Entah mengapa ketika lagu ini diperdengarkan berkali – kali, Saya merasa terwakili dari berbagai musik dan cara bernyanyi band ini.
DEWA
Agaknya pertemuan dengan musik dengan DEWA dibuka dari rekaman yang saya ditemukan di kamar adik ibu saya alias tante. Beliau memiliki kaset Dewa pada album terbaik – terbaik. Dan judul hits pertama yang saya dengar, Cukup Siti Nurbaya.
Periodik yang kala itu masih mumpuni dengan isian block gitar ala rock, membuat lagu ini sering saya putar sebelum berangkat sekolah. Perbincangan pun berlanjut saat masuk ke kantin, beberapa teman musik saya, yang kala itu baru bisa memainkan suling (recorder) mengagumi lagu ini bagus. Selalu kami mengulangi bagian melodi Andra, dan isian bass Erwin pada akhir lagu. Cukup puaslah kami melihat group band saingan kami membawakan lagu ini dan sering menang di festival lokal, karena band kami masih terlalu anak – anak dan sulit membawakan lagu itu.
Percintaan  dengan Dewa tidak berhenti begitu saja, Aku disini untukmu, mencuri perhatian saya dengan permainan Ahmad Dhani dengan keyboardnya. Suara Sine Wave itu mengusik keingintahuan.
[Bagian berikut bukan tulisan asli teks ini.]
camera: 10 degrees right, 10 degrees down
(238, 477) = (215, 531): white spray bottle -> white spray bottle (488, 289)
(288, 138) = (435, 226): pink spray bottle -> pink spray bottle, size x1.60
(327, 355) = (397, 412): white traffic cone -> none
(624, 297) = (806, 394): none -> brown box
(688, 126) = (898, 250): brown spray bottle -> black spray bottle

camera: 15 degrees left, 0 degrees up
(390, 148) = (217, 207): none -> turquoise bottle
Memang bukan lagu ini saja yang membuat Saya menjauhkan remote saya ketika nonton MTV via Anteve, lagu pembuka album Pandawa Lima berjudul Kirana, luar biasa maha dasyat. Dan sempat ada hampir adu fisik dengan kakak tingkat SMP, karena lagu ini jadi andalan saat pensi kelas 1 SMP, pensi dimana kesempatan “anak band” mencuri perhatian lawan jenis akibat perkembangan hormon yang tiada tara.
Sedihnya saat itu internet baru sebatas memberikan informasi mengenahi tentang lirik dan foto artis – artis, jarang ada review secara mendetail mengenahi lagu apalagi teknis rekamannya.
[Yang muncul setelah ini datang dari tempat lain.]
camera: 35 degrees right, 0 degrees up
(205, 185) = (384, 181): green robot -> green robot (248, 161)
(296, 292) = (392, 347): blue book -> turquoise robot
Percintaan dengan DEWA kemudian berlanjut dengan album selanjutnya, namun anehnya saat mendengarkan album mereka yang paling baru pun, keinginan mendengarkan album sebelumnnya bertambah besar. Seperti saat mendengarkan Bintang Lima, saya malah ngulik lagu Restu Boemi yang berakhir dengan hancurnya kaset itu karena terlalu sering diputar. Beberapa kaset pasti cacat kalo nguliknya kelamaan dan celakanya itu kaset – kaset DEWA dan semua pinjaman.
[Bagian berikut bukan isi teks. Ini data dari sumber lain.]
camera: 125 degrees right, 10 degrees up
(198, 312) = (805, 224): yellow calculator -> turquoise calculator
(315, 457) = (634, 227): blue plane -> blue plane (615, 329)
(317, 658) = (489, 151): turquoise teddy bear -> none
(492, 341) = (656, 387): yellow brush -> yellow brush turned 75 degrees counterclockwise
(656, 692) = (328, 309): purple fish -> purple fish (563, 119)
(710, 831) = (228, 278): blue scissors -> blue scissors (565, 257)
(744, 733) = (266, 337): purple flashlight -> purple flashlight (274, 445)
Kehadiran soundcard seperti jamur diakhir 98 – 99 membuat saya sedikit tercerah dari hal itu. Pelan pelan konversi MP3 mulai mengisi harddisk komputer rumahan yang masih dibawah 1 GB. Entah disadari, konversi ini mulai menggunung. Konversi yang lama – lama berjalan menjadi bakat piracy.